_Task 1_.
Answer these questions from the passage about Russia:
(a) What was the title of the book of Russian fairy tales?
(b) What did the women in that book wear as they rode in open sleighs?
(c) On what day did the writer see a mushroom cloud and think first of the Soviets?
_Task 2_. Repeat the part of the passage about Russia from "By my middle" up to and including "an active volcano.".

_Text shown_.
┏━━

When I was a lass, I had a book of Russian fairy tales called The Firebird. It was peopled by a host of grisly villains such as Koschei the Deathless. Koschei was able to rally, even when cut into tiny flesh cubes, crammed in a bottle and cast in the sea. He would emerge cranky, (understandably) to live another cruel day. To my young mind, Russia was a forbidding land of eternal winter and hags named Baba Yaga. However, I did note that the women wore fetching fur muffs as they rode in open sleighs right before being mauled by wolves.
By my middle grade years in the 1980’s, I lived in terror of the cold war turning hot. The day Mount Saint Helens blew, I saw the mushroom cloud and thought first of the Soviets, before I remembered that I lived near an active volcano.

┗━━

_Records provided_.
┏━━

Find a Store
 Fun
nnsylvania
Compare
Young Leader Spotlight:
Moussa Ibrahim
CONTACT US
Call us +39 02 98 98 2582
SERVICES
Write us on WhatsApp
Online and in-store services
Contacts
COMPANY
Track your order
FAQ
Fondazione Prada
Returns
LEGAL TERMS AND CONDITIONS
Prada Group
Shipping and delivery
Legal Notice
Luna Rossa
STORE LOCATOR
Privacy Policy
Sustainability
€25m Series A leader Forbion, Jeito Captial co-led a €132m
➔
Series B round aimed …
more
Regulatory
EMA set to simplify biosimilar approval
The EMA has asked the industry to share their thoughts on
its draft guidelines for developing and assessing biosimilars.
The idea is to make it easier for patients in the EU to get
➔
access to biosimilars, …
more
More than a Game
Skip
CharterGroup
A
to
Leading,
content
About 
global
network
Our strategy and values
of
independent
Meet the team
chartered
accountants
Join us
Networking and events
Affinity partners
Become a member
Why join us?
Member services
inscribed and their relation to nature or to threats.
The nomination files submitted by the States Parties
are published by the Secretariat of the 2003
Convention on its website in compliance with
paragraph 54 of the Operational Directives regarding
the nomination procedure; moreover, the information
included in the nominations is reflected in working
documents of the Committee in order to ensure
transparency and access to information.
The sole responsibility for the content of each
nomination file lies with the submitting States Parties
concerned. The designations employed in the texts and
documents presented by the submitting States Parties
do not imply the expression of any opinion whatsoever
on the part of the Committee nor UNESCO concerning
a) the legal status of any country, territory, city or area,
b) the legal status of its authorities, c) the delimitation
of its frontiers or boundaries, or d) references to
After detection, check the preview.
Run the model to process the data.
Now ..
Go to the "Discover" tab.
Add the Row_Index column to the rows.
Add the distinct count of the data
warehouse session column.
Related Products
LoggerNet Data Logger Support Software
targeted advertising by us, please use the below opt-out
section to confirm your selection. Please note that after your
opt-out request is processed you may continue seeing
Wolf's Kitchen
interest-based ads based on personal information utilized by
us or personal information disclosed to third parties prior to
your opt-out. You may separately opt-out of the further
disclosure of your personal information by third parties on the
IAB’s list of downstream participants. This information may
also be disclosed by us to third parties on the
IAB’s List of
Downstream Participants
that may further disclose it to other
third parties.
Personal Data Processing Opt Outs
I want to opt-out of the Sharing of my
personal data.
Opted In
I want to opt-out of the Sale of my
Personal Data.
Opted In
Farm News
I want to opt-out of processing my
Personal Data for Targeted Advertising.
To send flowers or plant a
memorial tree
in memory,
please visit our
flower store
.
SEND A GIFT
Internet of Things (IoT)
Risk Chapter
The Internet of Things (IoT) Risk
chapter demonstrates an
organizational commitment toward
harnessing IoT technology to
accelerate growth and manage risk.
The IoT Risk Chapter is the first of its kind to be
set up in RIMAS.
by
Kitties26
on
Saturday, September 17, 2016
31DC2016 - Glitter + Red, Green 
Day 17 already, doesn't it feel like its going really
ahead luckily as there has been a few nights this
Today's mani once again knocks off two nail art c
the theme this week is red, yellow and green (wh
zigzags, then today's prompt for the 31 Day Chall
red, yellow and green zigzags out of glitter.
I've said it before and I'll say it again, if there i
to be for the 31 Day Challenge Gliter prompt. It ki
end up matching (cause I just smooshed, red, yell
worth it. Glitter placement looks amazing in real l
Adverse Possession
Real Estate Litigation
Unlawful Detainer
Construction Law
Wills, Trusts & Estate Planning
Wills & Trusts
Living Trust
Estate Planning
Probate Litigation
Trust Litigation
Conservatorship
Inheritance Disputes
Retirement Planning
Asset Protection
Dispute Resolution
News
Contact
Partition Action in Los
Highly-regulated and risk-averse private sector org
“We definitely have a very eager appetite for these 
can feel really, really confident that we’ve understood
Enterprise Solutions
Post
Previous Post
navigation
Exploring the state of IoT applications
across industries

┗━━

_Task output 1_.
(a) The Firebird
(b) Fetching fur muffs
(c) The day Mount Saint Helens blew

_Task output 2_.
By my middle grade years in the 1980’s, I lived in terror of the cold war turning hot. The day Mount Saint Helens blew, I saw the mushroom cloud and thought first of the Soviets, before I remembered that I lived near an active volcano.